But who cares, besides the handful of us who do? Does nature care? Does "God," by whatever name or formless form, care? I don't see how.

I don't know what to say to her at a time like this. Any comforting words that I contemplate offering her over the phone seem too shallowly if not insultingly platitudinous to utter. So, I mostly just listen with as much empathy and compassion as I can muster.

But how can one who's not in her position REALLY empathize with her? I know intellectually that I'm going to die someday, but I haven't had a doctor look me squarely in the eye and tell me I've got only two more months to live. Only if that were to happen, as perhaps it will someday, will I TRULY know what she's going through today. And by then it's likely to be of no benefit to her.

And without much empathy, there's not as much compassion as I'd like to feel and express. Because if the truth be told--and what else is this blog for if not to "nakedly" reveal the unvarnished truth within and without?--I almost envy her. For I've asked myself how I would feel if I were in her place, and the first word that came to mind was "relieved." After all, she's been living on borrowed time for eight or so years tethered to an oxygen machine and unable to do much of anything but lie in bed watching TV and sleeping. That must be awfully old by now. Soon, she'll be released from her gasping debility and suffering into pure nothingness.

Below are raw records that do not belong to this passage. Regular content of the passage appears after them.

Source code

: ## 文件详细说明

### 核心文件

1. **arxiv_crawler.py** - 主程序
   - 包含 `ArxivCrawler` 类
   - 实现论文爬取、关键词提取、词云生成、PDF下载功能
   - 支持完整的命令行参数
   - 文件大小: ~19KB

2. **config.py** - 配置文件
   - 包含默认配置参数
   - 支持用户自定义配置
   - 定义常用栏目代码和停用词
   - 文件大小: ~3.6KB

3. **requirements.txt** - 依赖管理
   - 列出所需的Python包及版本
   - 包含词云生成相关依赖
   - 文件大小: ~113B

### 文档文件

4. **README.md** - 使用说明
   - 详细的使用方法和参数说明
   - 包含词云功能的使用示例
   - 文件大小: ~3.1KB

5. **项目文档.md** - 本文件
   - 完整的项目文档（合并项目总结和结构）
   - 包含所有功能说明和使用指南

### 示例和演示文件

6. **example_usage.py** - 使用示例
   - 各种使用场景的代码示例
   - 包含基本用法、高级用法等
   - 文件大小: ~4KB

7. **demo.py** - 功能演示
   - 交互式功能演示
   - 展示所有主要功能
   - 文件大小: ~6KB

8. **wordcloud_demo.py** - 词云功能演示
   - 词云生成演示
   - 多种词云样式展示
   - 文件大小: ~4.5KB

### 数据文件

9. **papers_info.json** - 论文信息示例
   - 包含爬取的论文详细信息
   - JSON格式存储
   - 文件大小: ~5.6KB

But as soon as I post this, I'll call her and be as present for her as I can. And if her dying wish is granted and she's able to escape the loveless place that now imprisons her and come back to California to live out her last days with a longtime friend, I'll go see her and sit with her, and maybe, as I look into her eyes, hold her hand, and see and feel the life ebb from her body, something more will stir in me and radiate from me than I can feel or express now.

Maybe, when I witness, "up close and personal," the inescapable and implacable tragedy of her dying, I'll glow with more life and be able to meet my own eventual death or help others to meet theirs with fewer regrets than my friend undoubtedly feels over decades of wasted opportunities.